Supplied information: Begin
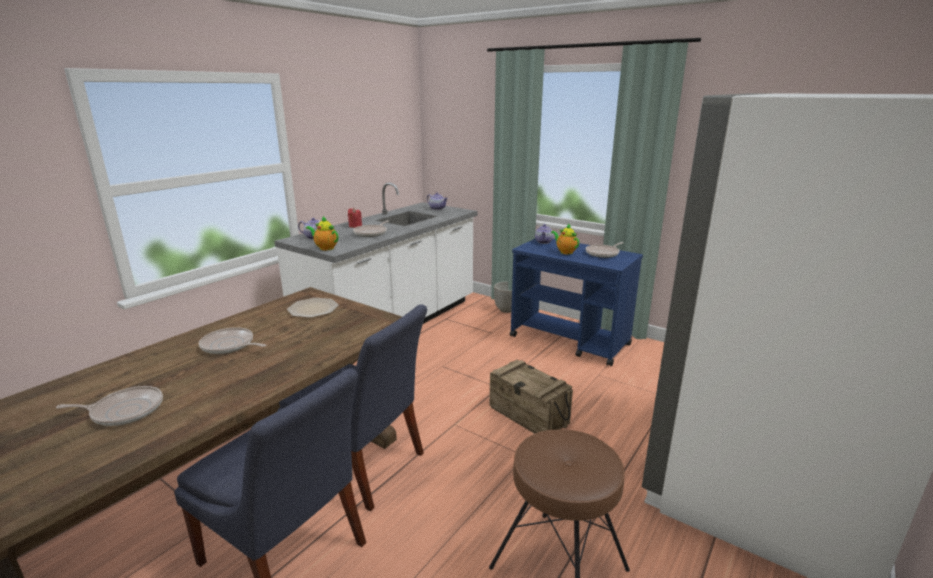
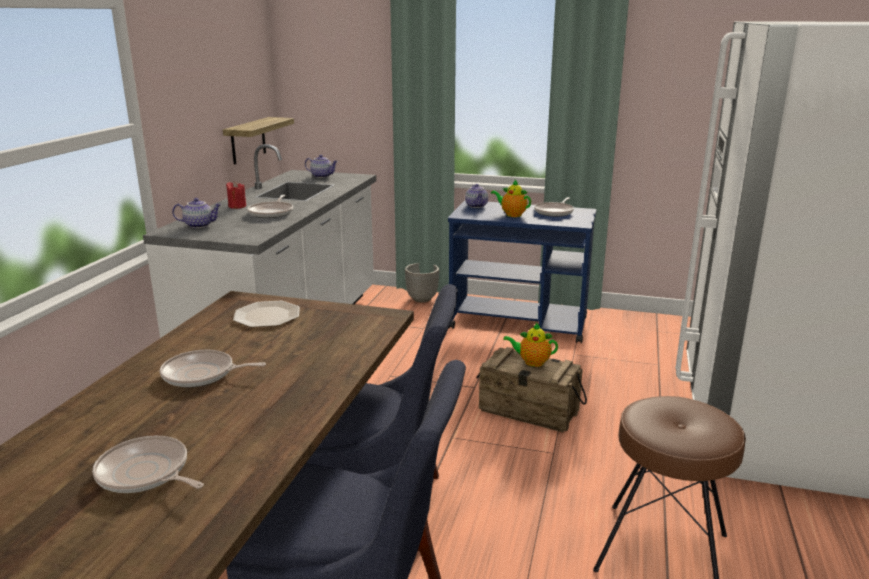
camera: 20 degrees left, 0 degrees up
frying pan [56,386,163,426] -> frying pan turned 120 degrees counterclockwise [92,436,204,493]
teapot [306,216,338,250] -> teapot moved to [503,323,558,367]
none -> shelf [223,117,294,164]

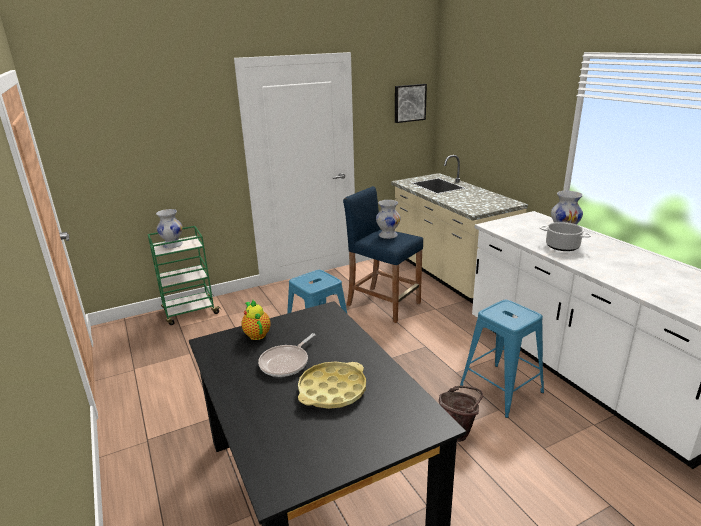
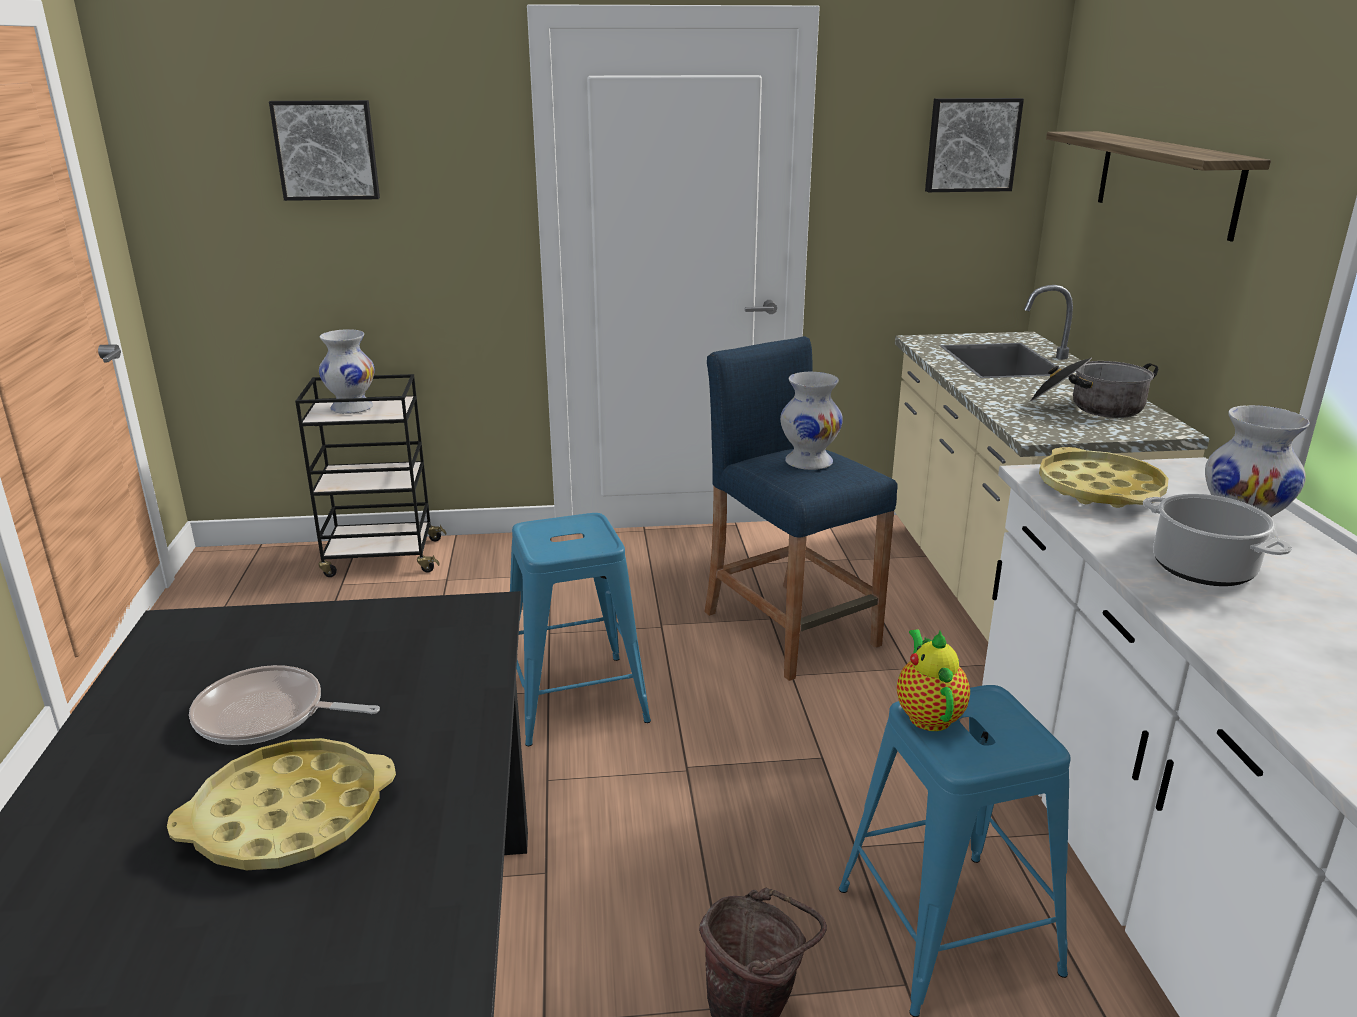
camera: 20 degrees right, 0 degrees up
green cart [148,226,222,325] -> black cart [295,374,446,577]
teapot [241,300,271,340] -> teapot moved to [897,629,970,731]
frying pan [258,333,315,377] -> frying pan turned 45 degrees clockwise [189,665,380,745]
none -> picture [269,100,380,201]
none -> cooking pot [1030,357,1158,418]
none -> yellow tray [1039,447,1168,508]
none -> shelf [1046,131,1271,241]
Supplied information: End
• Your objective
Pictures excluded, give again exactly and only the lines of the material above from the line with "none -> shelf [223,117,294,164]" through the line with "none -> yellow tray [1039,447,1168,508]".

• Solution to this task
none -> shelf [223,117,294,164]

camera: 20 degrees right, 0 degrees up
green cart [148,226,222,325] -> black cart [295,374,446,577]
teapot [241,300,271,340] -> teapot moved to [897,629,970,731]
frying pan [258,333,315,377] -> frying pan turned 45 degrees clockwise [189,665,380,745]
none -> picture [269,100,380,201]
none -> cooking pot [1030,357,1158,418]
none -> yellow tray [1039,447,1168,508]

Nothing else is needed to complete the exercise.